Gonthendic n’apprécia que moyennement la repartie. Il demanda d’un ton sec :

— Soit… Que cherchez-vous, précisément ?

Turin répliqua sur-le-champ :

— Nous voulons savoir si Frédéric Moinet était le genre de gars à se pointer dans une grotte à quatre-vingts bornes d’ici, sur l’île Rouzic, pour y inscrire sur les parois une démonstration pourrie du théorème de Fermât.

Le directeur répondit, sans paraître réellement surpris :

— Démontrer la conjecture de Fermât représentait, à l’époque, un vrai défi pour les mathématiciens. Je crois que tous nos étudiants ont dû un jour ou l’autre se prêter à l’exercice. Dans nos locaux ou ailleurs. Alors une grotte… Pourquoi pas ? Il s’agit d’un lieu propice à ce genre de réflexions. Andrew Wiles, le génie qui a prouvé la validité de la conjecture, s’est bien enfermé sept années durant dans un secret absolu, de manière à n’être déconcentré par personne…

— La résolution de ce type de problème est toujours le résultat d’un travail solitaire ? demanda Lucie.

— C’est-à-dire ?

— Vous parliez d’Andrew Wiles et de son enfermement.

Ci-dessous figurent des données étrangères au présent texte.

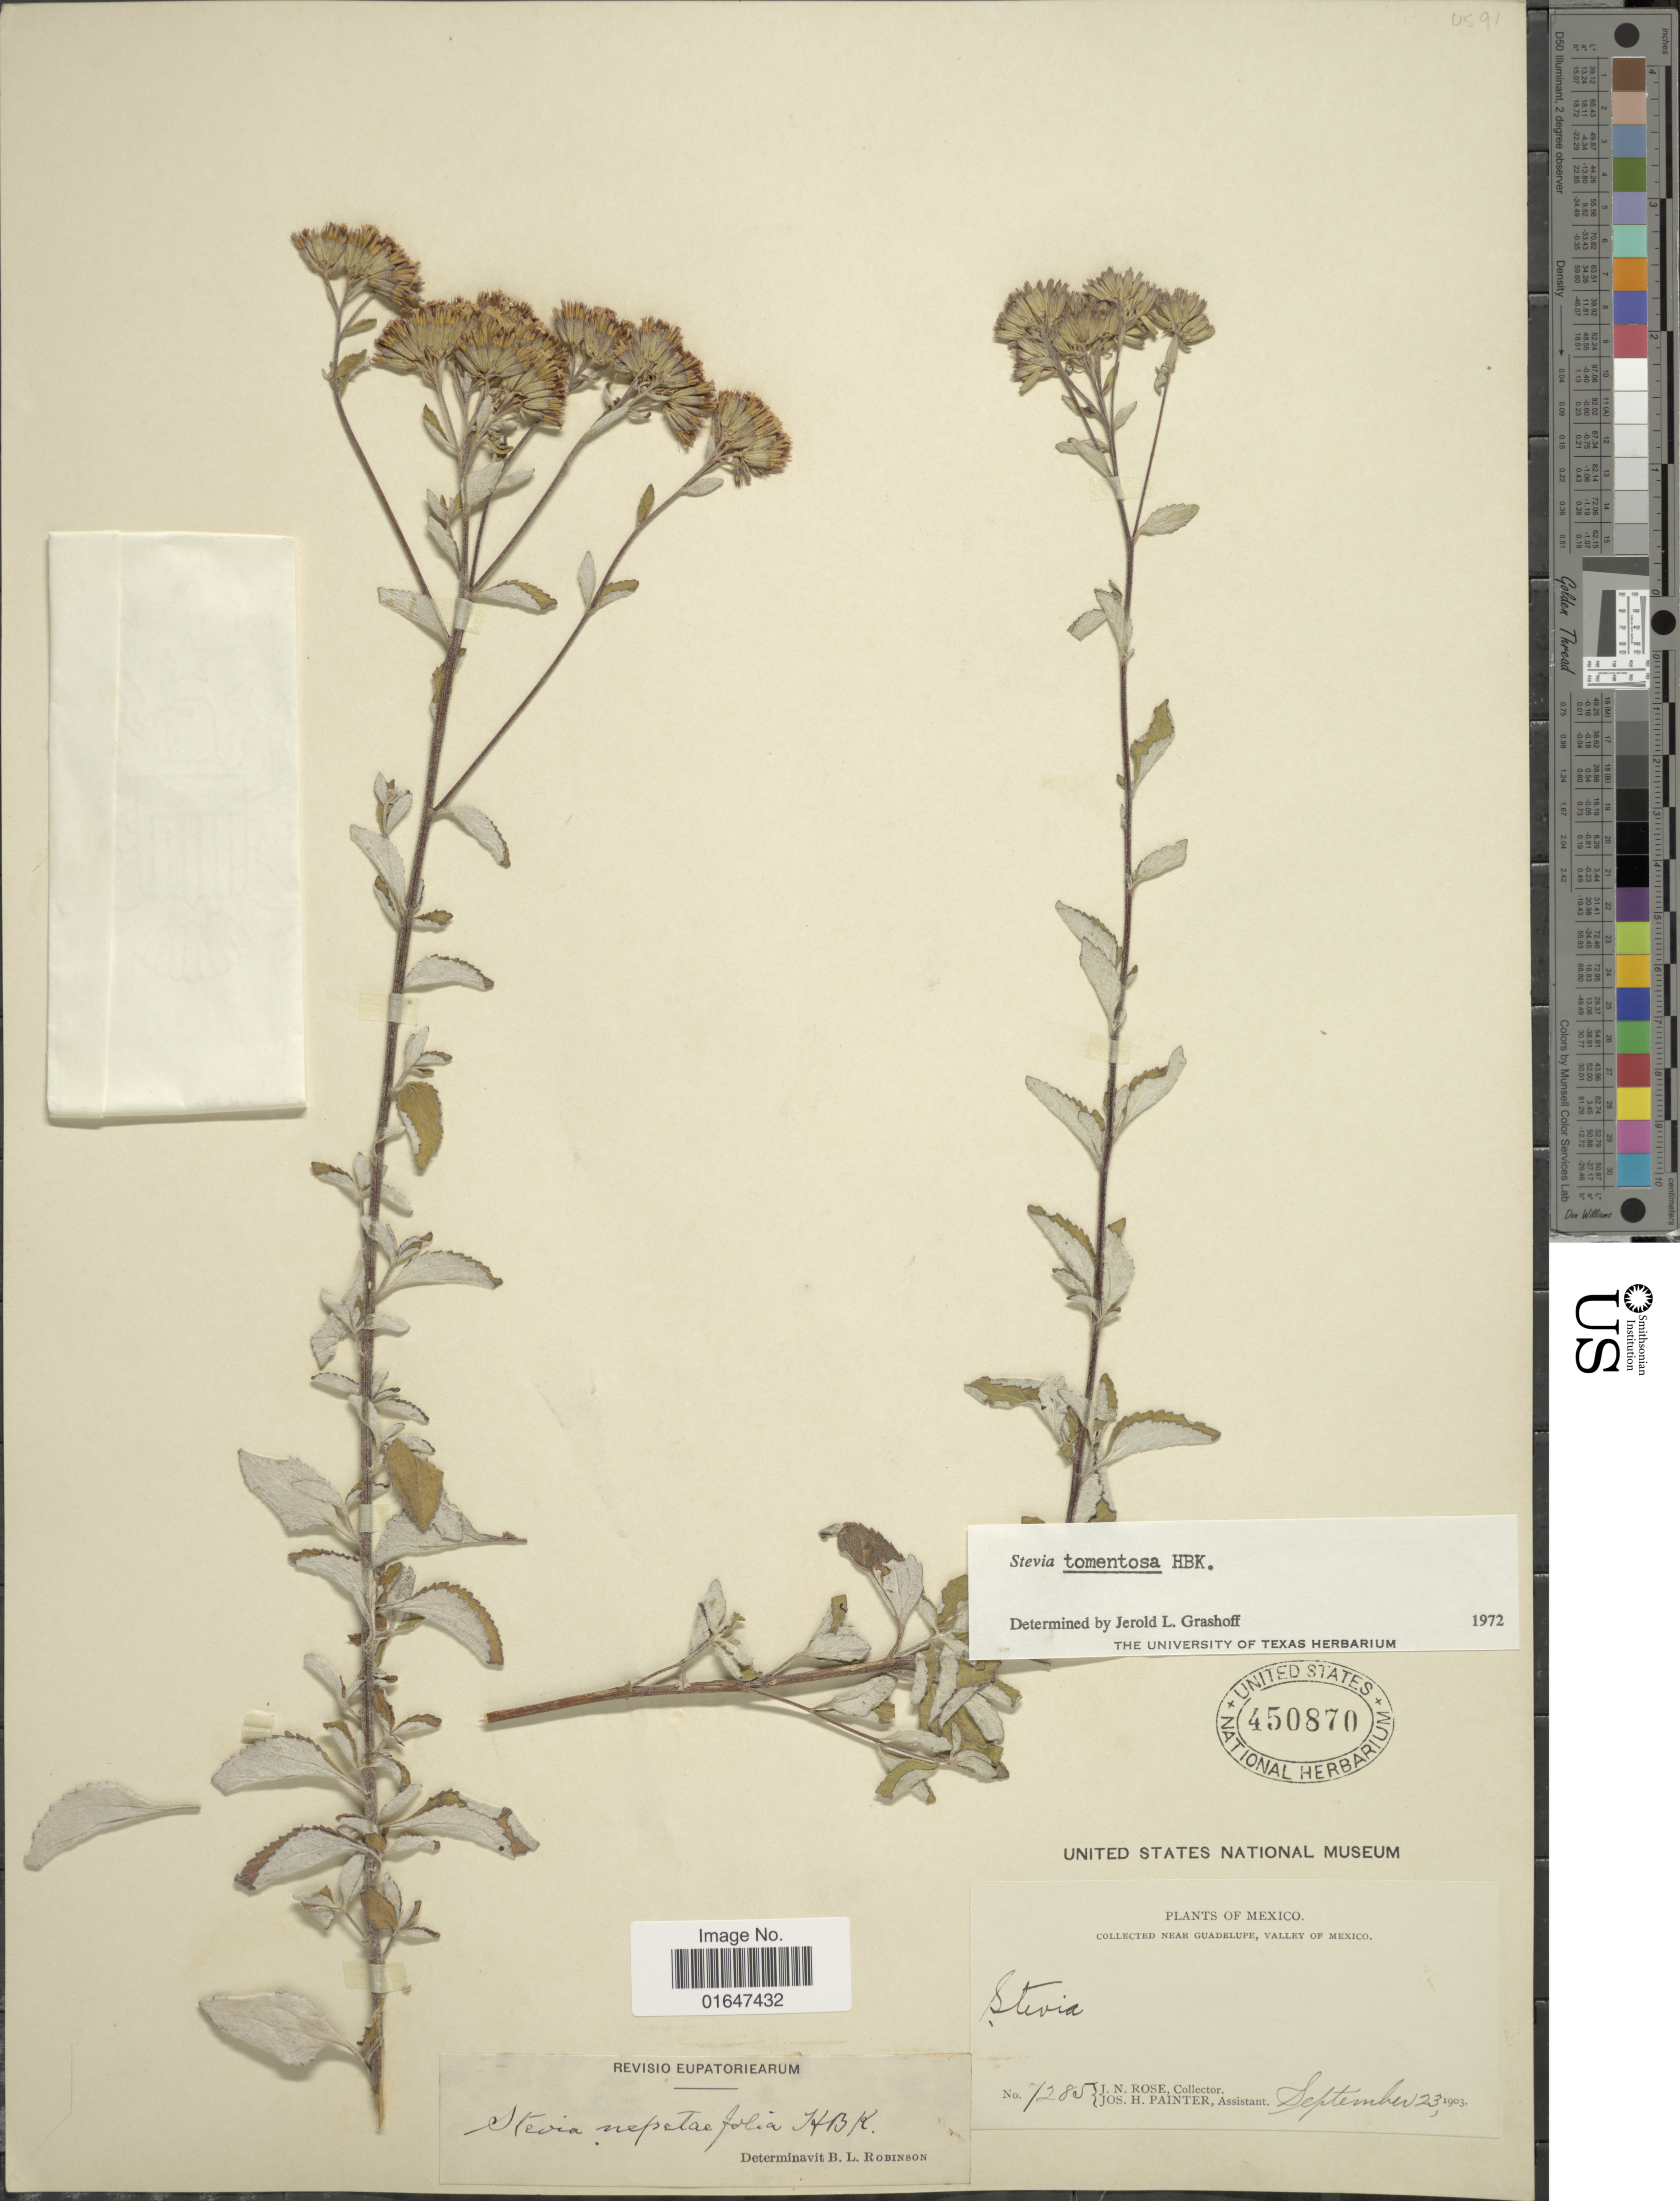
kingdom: Plantae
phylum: Tracheophyta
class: Magnoliopsida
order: Asterales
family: Asteraceae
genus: Stevia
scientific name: Stevia tomentosa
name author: Kunth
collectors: J. N. Rose & J. H. Painter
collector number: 7285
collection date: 1903-09-23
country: Mexico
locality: Near Guadelupe, Valley of Mexico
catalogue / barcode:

Mais serait-il pertinent d’imaginer que Frédéric Moinet ait élaboré la démonstration dans cette grotte avec d’autres étudiants ?

— Oui, bien sûr ! Et je dirais même qu’en l’occurrence, le travail en collaboration était une règle générale. Est-ce que vous vous représentez les efforts nécessaires à ce type de recherche ? Je suppose que non ?

— Vous supposez bien.

— Ils sont immenses. Alors l’idée de mettre ses forces en commun vient tout naturellement. Et, si j’ose dire, plus naturellement encore chez nos étudiants. Vous savez, ils sont isolés ici pendant toute la durée de leur cursus et vivent ensemble vingt-quatre heures sur vingt-quatre, au cœur des formules et des théorèmes… Et bien évidemment, il se noue au sein de chaque promotion des relations très fortes… des liens que l’on ne trouve nulle part ailleurs.

— On peut parler d’amitié ?

— Bien entendu. Même si l’esprit de compétition demeure toujours présent.

— Et… vous pensez que vous pourriez vous souvenir des élèves avec qui Frédéric s’était lié ?

Gonthendic hocha la tête et pointa son index en direction du cliché.

— C’est très subtil mais je crois que ce que vous cherchez se cache ici…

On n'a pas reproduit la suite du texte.